■ Set problem
Pick up the decision on the appellant's billboard access requests after its final sentence and keep writing it.

■ Selection
The appellant counters that although he has concerns about the sign by-laws and the City’s enforcement procedures, he and his organization do not file the requests in an effort to address issues with respect to the sign by-law. He submits:

 

Even if the City has undertaken steps to resolve the broader issues related to the sign by-law, which it claims, we are still entitled to the documents on file with the city and are still entitled to continue our research into individual illegal billboards because our [access requests] for sign permits on specific properties are designed simply to determine if the billboard on that property is legal and are not related to broader issues with respect to the sign by-law.

 

He also submits that the purpose of some of his requests are both to provide City Councillors with an audit of the work that the Municipal Licensing and Standards Department has been doing on illegal billboards, as well as to continue his organization’s scrutiny of the City’s enforcement against illegal billboards.

 

From my review of the representations, it is clear that the relationship between the City and the appellant is not an easy one. The appellant feels that his efforts to gain access to information have been frustrated because he has used the information to criticize the City.   The City, on the other hand, feels that it has made good-faith efforts to respond to the appellant’s numerous requests and address his concerns about signage by-law enforcement, but that the appellant continues to frustrate its efforts.

 

I accept that due to the continuous nature of such a large number of requests, the City may perceive them to be a nuisance or as having been made with the aim to harass.  However, in my view, it has not demonstrated that these requests are filed with the intention of accomplishing some objective other than to gain access. Contrary to the City’s suggestions, I find that the appellant’s behaviour supports his position that he seeks access to the information he requests for reasonable and legitimate grounds; specifically, to review the legality of billboards posted around the City. The fact that he subsequently uses the information to file complaints about illegal billboards or to support his view that signage by-laws and enforcement procedures should be revised, does not alter the fact that his purpose for filing the requests is to gain access to the requested information.

 

Accordingly, I find that the purpose of the appellant’s request is not a factor that leads to a finding that he is engaged in a pattern of conduct that amounts to an abuse of the right of access.

■ Data supplied

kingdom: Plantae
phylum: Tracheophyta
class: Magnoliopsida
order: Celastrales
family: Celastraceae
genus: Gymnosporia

■ Output of the exercise
Conclusion

 

Having considered the factors that, in previous orders, have been found to be relevant to a determination of whether a requester is engaged in a pattern of conduct that amounts to an abuse of process, I have found that the only factor that might support such a finding is the large number of requests that have been filed. Although they are significant in number, I have not found that the nature and scope, the timing or the purpose of the requests could have reasonably been perceived to amount to an abuse of process on the part of the appellant. In my view, in the circumstances of this appeal, it would not be reasonable to conclude that the appellant is abusing his right to access information solely on the basis that he has filed a significant number of requests.

Accordingly, I find that, given the circumstances of this appeal, the appellant is not engaged in a pattern of conduct that amounts to an abuse of the right of access within the meaning of that phrase in section 5.1(a) of Regulation 823 under the Act.

 

It should be noted, however, that my finding is based on the circumstances before me including the number of requests that the appellant had filed as of the date of this appeal.  It is not my intention to preclude the possibility of a finding in the future that a significant number of requests, on their own, could amount to an abuse of the right to access within the meaning of section 5.1(a).

 

Pattern of conduct that would interfere with the operations of the institution

 

The City takes the position that to process the appellant’s numerous requests amounts to “a pattern of conduct that would interfere with its operations.”

 

Above, I noted that the appellant’s requests appear to amount to a “pattern of conduct” within the meaning of that term. Now I must determine whether that “pattern of conduct” would “interfere with the operations” of the City.

 

A pattern of conduct that would “interfere with the operations of an institution” has been defined as one that would obstruct or hinder the range of effectiveness of the institution’s activities [Order M-850].

 

Interference has been found to be a relative concept that must be judged on the basis of the circumstances a particular institution faces.  For example, it may take less of a pattern of conduct to interfere with the operations of a small municipality than with the operations of a large provincial government ministry, and the evidentiary onus on the institution would vary accordingly [Order M-850].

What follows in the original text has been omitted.